The first is already on the books: in February 2009, a homeowner in Union Township, near Cincinnati, matter-of-factly informed a 911 operator, "I just killed a kid." Charles Martin, a retired Ford Motor Company worker, blew away his neighbors' 15-year-old son, Larry Mugrage, with a shotgun blast to the chest because the boy had been "making the other kids harass me and my place," as the 66-year-old Martin told the dispatcher, "tearing things up." According to a CBS new report, "Police said crossing that lawn is what got Mugrage killed. Martin, who lived alone, told officers he'd had several disputes with neighbors about walking on his grass…"

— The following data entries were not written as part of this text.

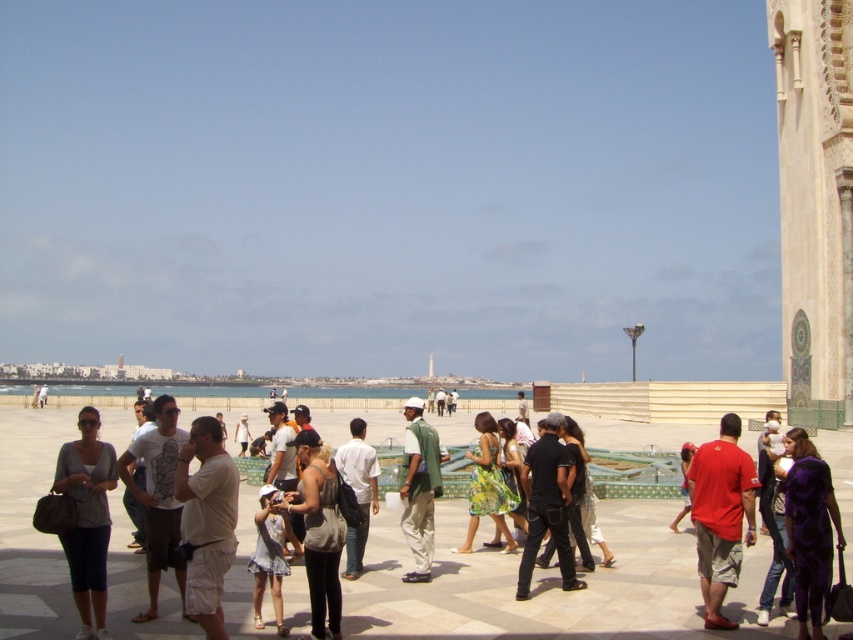
Question: Is white cotton dress at center positioned before matte red shirt at center?

Choices:
 (A) no
 (B) yes

Answer: (B)

Question: From the image, what is the correct spatial relationship of purple satin dress at lower right in relation to floral dress at center?

Choices:
 (A) above
 (B) below

Answer: (A)

Question: Can you confirm if purple satin dress at lower right is wider than floral dress at center?

Choices:
 (A) yes
 (B) no

Answer: (B)

Question: Which point is closer to the camera?

Choices:
 (A) (550, 432)
 (B) (808, 552)
 (C) (793, 342)

Answer: (B)

Question: Which is nearer to the purple satin dress at lower right?

Choices:
 (A) black matte pants at center
 (B) white cotton dress at center
 (C) floral dress at center

Answer: (A)

Question: Which point is farther from the camera taking this photo?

Known in the neighborhood as a quiet man (aren't they always?), Martin could often be seen sitting in front of his one-story home, contemplating his neatly cropped shrubbery and obsessively maintained lawn. A flagpole flying Old Glory and a U.S. Navy flag provided the finishing touch. In the CBS story, a neighborhood teen offers what could be a valediction for any one of numberless men in suburbia, living lives of quiet sociopathology: "He was real protective over his yard and mowed it a lot, and sometimes even measured the grass with a yardstick."